_Exercise data_.
+++++
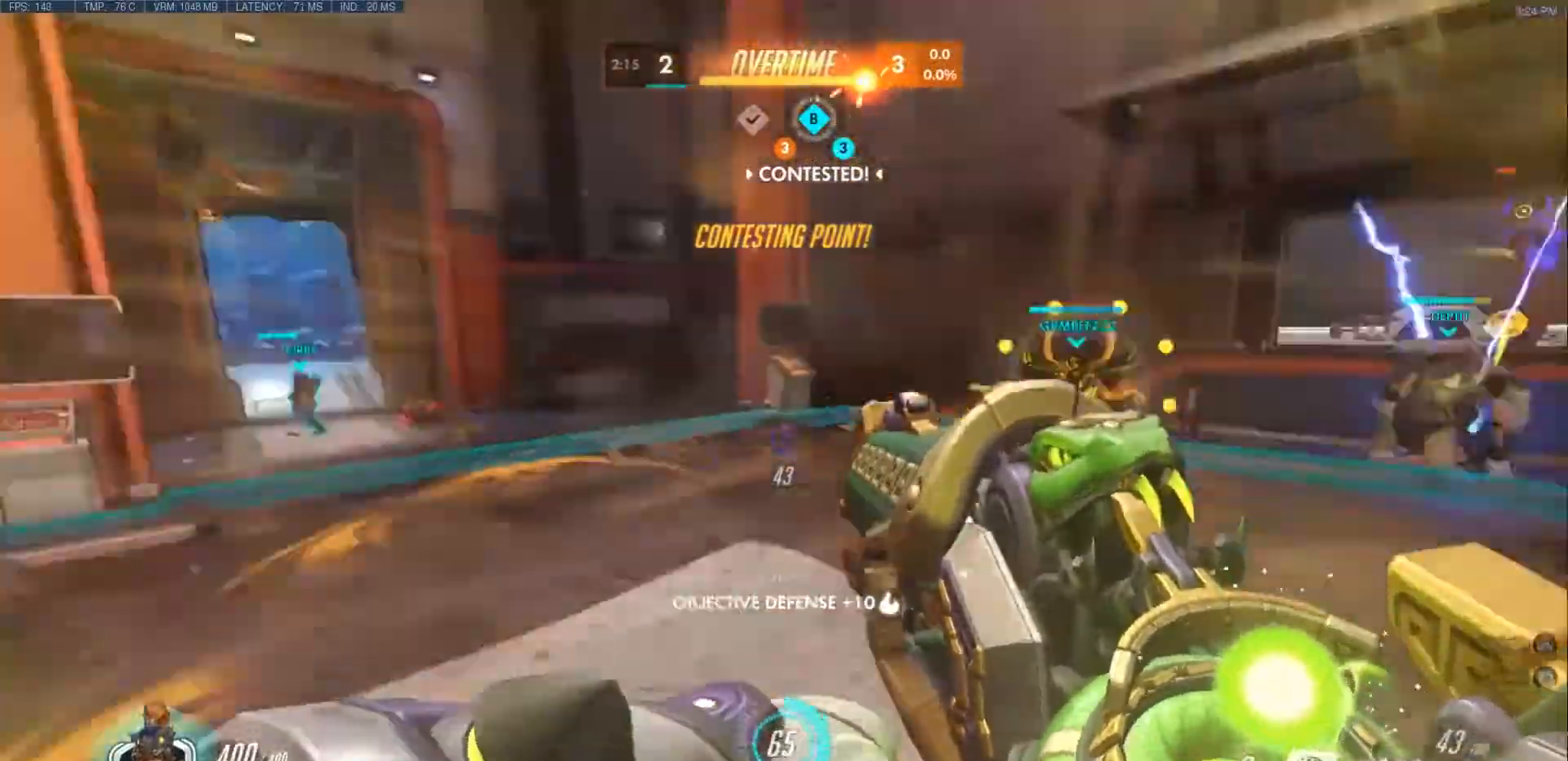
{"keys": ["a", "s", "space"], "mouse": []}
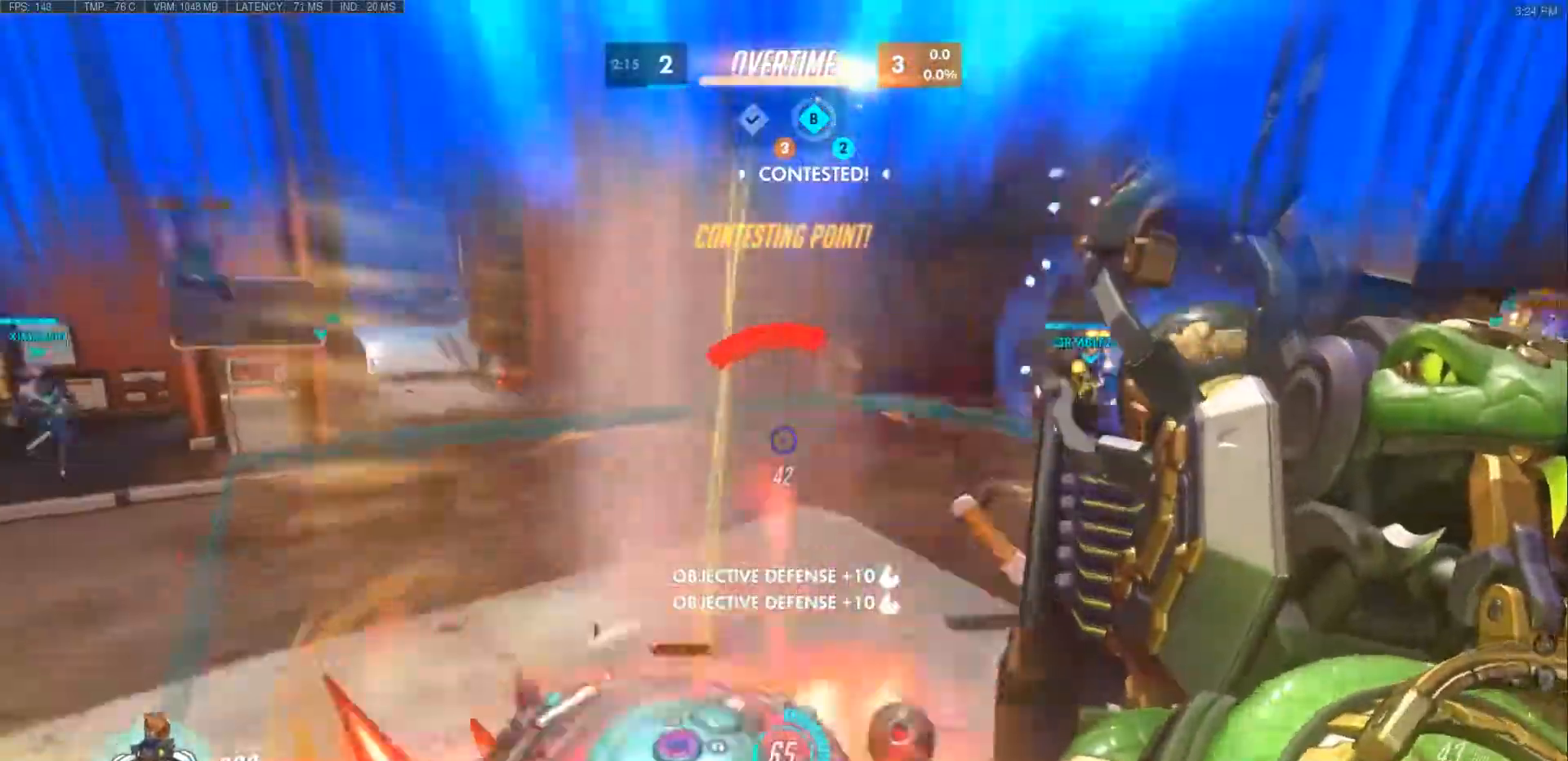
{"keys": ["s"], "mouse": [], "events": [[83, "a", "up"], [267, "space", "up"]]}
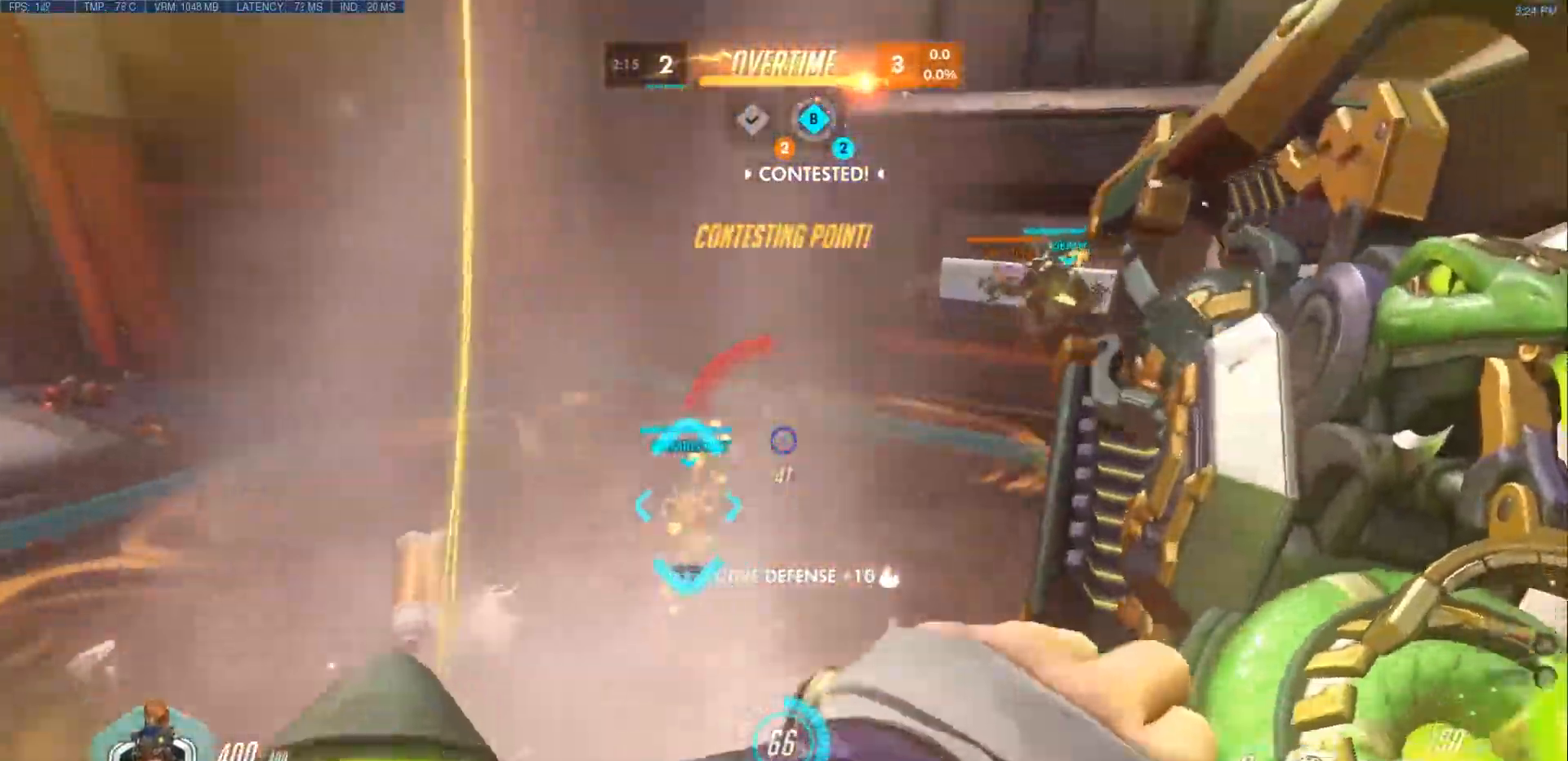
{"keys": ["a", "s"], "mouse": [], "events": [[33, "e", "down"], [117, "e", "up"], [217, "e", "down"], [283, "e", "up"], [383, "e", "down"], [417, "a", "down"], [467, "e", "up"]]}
+++++
_Directions_.
For the string "events", find every line of the material that contains it, and copy each one.

_Answer space_.
{"keys": ["s"], "mouse": [], "events": [[83, "a", "up"], [267, "space", "up"]]}
{"keys": ["a", "s"], "mouse": [], "events": [[33, "e", "down"], [117, "e", "up"], [217, "e", "down"], [283, "e", "up"], [383, "e", "down"], [417, "a", "down"], [467, "e", "up"]]}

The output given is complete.